All entries need to be written out again exactly, without their pictures.

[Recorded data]

╭──

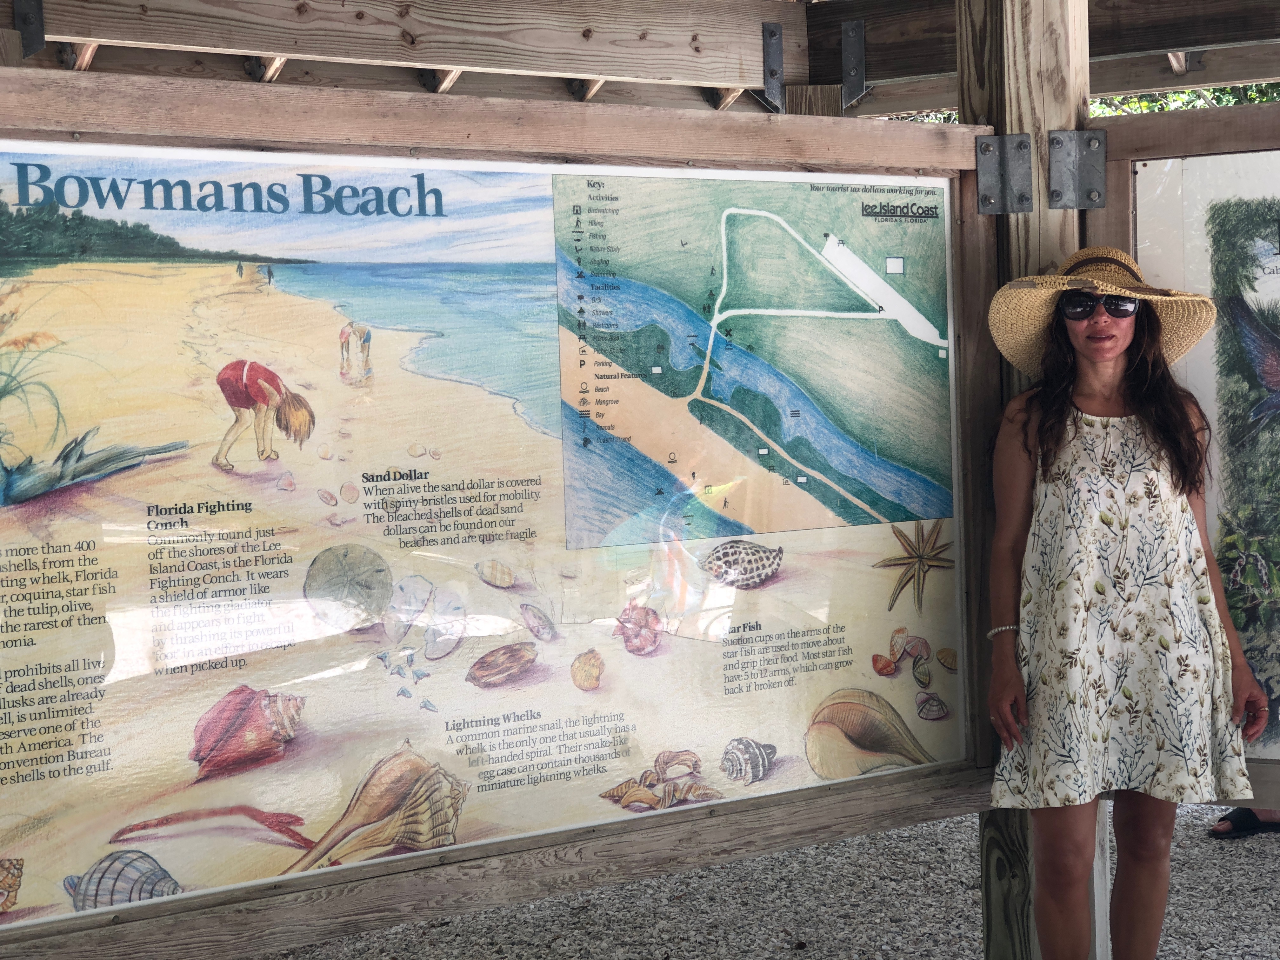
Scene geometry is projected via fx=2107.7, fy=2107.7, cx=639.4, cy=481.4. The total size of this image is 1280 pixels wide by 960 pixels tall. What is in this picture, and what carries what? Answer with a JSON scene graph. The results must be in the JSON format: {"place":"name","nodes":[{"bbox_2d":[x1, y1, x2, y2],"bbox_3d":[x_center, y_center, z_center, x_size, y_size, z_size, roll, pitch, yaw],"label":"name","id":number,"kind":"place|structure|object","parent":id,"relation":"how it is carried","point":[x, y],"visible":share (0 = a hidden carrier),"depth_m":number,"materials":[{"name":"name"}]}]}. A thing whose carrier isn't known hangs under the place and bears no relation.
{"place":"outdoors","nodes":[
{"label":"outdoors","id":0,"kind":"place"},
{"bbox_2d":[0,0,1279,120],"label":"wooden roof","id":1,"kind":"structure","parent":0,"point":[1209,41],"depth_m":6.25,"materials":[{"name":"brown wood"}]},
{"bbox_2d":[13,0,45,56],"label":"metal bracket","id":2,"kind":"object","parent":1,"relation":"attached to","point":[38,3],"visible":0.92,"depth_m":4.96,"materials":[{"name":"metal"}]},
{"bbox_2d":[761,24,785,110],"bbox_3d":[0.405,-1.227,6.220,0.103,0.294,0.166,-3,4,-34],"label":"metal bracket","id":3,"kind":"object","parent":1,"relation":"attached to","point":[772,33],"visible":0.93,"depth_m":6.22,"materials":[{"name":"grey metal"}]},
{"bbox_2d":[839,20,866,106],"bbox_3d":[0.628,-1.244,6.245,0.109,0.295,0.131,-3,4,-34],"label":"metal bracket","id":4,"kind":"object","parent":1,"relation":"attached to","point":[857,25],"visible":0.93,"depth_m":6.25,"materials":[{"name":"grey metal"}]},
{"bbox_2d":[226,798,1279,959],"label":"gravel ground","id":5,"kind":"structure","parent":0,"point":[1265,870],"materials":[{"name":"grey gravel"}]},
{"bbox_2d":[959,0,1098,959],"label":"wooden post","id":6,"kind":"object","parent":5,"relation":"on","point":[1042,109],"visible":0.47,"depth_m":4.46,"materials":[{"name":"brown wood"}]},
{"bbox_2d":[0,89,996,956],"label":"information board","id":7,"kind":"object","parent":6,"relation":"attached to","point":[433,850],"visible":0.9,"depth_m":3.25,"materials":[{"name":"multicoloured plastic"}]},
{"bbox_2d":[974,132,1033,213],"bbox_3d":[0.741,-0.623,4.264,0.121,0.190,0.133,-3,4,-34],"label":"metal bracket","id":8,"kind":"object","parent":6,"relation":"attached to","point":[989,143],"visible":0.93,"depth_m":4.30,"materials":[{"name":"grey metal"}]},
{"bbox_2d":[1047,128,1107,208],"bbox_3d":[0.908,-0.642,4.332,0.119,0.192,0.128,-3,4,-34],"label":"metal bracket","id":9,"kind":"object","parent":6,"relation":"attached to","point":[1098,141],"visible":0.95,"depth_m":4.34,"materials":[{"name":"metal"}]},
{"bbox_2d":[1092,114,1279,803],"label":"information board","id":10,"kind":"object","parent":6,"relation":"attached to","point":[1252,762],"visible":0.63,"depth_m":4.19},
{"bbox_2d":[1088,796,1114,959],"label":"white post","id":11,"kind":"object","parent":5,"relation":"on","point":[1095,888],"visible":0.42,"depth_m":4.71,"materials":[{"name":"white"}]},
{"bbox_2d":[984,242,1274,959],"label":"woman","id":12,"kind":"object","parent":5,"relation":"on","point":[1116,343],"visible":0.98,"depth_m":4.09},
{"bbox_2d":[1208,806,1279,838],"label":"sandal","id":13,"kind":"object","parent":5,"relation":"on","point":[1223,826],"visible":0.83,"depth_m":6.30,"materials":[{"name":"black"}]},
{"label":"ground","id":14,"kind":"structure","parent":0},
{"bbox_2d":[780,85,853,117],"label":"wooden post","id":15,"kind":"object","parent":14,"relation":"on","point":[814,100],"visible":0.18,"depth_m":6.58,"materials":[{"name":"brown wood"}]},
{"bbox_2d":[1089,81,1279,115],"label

╰──

RESPONSE TO THIS TASK:
Scene geometry is projected via fx=2107.7, fy=2107.7, cx=639.4, cy=481.4. The total size of this image is 1280 pixels wide by 960 pixels tall. What is in this picture, and what carries what? Answer with a JSON scene graph. The results must be in the JSON format: {"place":"name","nodes":[{"bbox_2d":[x1, y1, x2, y2],"bbox_3d":[x_center, y_center, z_center, x_size, y_size, z_size, roll, pitch, yaw],"label":"name","id":number,"kind":"place|structure|object","parent":id,"relation":"how it is carried","point":[x, y],"visible":share (0 = a hidden carrier),"depth_m":number,"materials":[{"name":"name"}]}]}. A thing whose carrier isn't known hangs under the place and bears no relation.
{"place":"outdoors","nodes":[
{"label":"outdoors","id":0,"kind":"place"},
{"bbox_2d":[0,0,1279,120],"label":"wooden roof","id":1,"kind":"structure","parent":0,"point":[1209,41],"depth_m":6.25,"materials":[{"name":"brown wood"}]},
{"bbox_2d":[13,0,45,56],"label":"metal bracket","id":2,"kind":"object","parent":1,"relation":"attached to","point":[38,3],"visible":0.92,"depth_m":4.96,"materials":[{"name":"metal"}]},
{"bbox_2d":[761,24,785,110],"bbox_3d":[0.405,-1.227,6.220,0.103,0.294,0.166,-3,4,-34],"label":"metal bracket","id":3,"kind":"object","parent":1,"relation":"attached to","point":[772,33],"visible":0.93,"depth_m":6.22,"materials":[{"name":"grey metal"}]},
{"bbox_2d":[839,20,866,106],"bbox_3d":[0.628,-1.244,6.245,0.109,0.295,0.131,-3,4,-34],"label":"metal bracket","id":4,"kind":"object","parent":1,"relation":"attached to","point":[857,25],"visible":0.93,"depth_m":6.25,"materials":[{"name":"grey metal"}]},
{"bbox_2d":[226,798,1279,959],"label":"gravel ground","id":5,"kind":"structure","parent":0,"point":[1265,870],"materials":[{"name":"grey gravel"}]},
{"bbox_2d":[959,0,1098,959],"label":"wooden post","id":6,"kind":"object","parent":5,"relation":"on","point":[1042,109],"visible":0.47,"depth_m":4.46,"materials":[{"name":"brown wood"}]},
{"bbox_2d":[0,89,996,956],"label":"information board","id":7,"kind":"object","parent":6,"relation":"attached to","point":[433,850],"visible":0.9,"depth_m":3.25,"materials":[{"name":"multicoloured plastic"}]},
{"bbox_2d":[974,132,1033,213],"bbox_3d":[0.741,-0.623,4.264,0.121,0.190,0.133,-3,4,-34],"label":"metal bracket","id":8,"kind":"object","parent":6,"relation":"attached to","point":[989,143],"visible":0.93,"depth_m":4.30,"materials":[{"name":"grey metal"}]},
{"bbox_2d":[1047,128,1107,208],"bbox_3d":[0.908,-0.642,4.332,0.119,0.192,0.128,-3,4,-34],"label":"metal bracket","id":9,"kind":"object","parent":6,"relation":"attached to","point":[1098,141],"visible":0.95,"depth_m":4.34,"materials":[{"name":"metal"}]},
{"bbox_2d":[1092,114,1279,803],"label":"information board","id":10,"kind":"object","parent":6,"relation":"attached to","point":[1252,762],"visible":0.63,"depth_m":4.19},
{"bbox_2d":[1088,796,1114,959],"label":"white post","id":11,"kind":"object","parent":5,"relation":"on","point":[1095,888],"visible":0.42,"depth_m":4.71,"materials":[{"name":"white"}]},
{"bbox_2d":[984,242,1274,959],"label":"woman","id":12,"kind":"object","parent":5,"relation":"on","point":[1116,343],"visible":0.98,"depth_m":4.09},
{"bbox_2d":[1208,806,1279,838],"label":"sandal","id":13,"kind":"object","parent":5,"relation":"on","point":[1223,826],"visible":0.83,"depth_m":6.30,"materials":[{"name":"black"}]},
{"label":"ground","id":14,"kind":"structure","parent":0},
{"bbox_2d":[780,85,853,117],"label":"wooden post","id":15,"kind":"object","parent":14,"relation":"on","point":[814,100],"visible":0.18,"depth_m":6.58,"materials":[{"name":"brown wood"}]},
{"bbox_2d":[1089,81,1279,115],"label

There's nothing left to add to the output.